[Opening Records for this exercise section]

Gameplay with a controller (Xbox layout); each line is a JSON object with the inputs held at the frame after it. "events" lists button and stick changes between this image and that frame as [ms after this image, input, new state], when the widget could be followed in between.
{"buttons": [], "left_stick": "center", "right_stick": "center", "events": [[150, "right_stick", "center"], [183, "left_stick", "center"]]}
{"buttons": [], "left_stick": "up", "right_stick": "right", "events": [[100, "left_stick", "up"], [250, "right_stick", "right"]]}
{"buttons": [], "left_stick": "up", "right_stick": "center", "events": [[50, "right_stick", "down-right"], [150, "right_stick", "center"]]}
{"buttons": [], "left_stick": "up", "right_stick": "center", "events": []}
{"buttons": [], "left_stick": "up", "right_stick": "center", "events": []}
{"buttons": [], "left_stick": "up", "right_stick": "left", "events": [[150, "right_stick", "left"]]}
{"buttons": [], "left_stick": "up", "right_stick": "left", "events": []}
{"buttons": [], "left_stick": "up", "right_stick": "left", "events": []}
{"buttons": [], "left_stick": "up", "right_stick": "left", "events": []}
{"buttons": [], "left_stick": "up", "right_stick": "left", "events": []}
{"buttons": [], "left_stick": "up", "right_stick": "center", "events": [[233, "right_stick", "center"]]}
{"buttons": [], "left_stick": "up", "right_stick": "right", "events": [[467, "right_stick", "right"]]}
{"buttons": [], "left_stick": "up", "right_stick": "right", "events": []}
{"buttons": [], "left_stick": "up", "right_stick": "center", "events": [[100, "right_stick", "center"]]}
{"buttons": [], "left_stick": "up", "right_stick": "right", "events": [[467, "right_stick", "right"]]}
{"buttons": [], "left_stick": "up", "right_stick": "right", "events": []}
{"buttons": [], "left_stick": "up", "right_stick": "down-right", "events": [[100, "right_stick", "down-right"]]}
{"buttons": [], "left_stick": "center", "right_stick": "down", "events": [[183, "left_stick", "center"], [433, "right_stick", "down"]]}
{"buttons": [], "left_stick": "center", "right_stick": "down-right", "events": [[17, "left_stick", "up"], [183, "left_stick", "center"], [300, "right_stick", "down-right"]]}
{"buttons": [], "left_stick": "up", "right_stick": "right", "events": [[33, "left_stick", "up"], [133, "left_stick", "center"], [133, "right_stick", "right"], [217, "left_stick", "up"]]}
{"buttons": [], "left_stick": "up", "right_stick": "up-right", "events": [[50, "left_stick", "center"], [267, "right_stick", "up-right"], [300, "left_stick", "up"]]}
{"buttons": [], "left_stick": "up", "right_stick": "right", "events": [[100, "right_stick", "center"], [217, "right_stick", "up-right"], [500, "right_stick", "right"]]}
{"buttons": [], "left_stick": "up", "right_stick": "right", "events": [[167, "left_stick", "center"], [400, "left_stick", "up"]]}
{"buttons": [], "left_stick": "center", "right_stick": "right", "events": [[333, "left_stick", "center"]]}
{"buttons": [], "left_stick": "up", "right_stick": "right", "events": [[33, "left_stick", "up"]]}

[Closing Records for this exercise section]

__Work required__
For the material above, state the number of lines that include the word "down". Leave out everything else.

__Output of the task__
4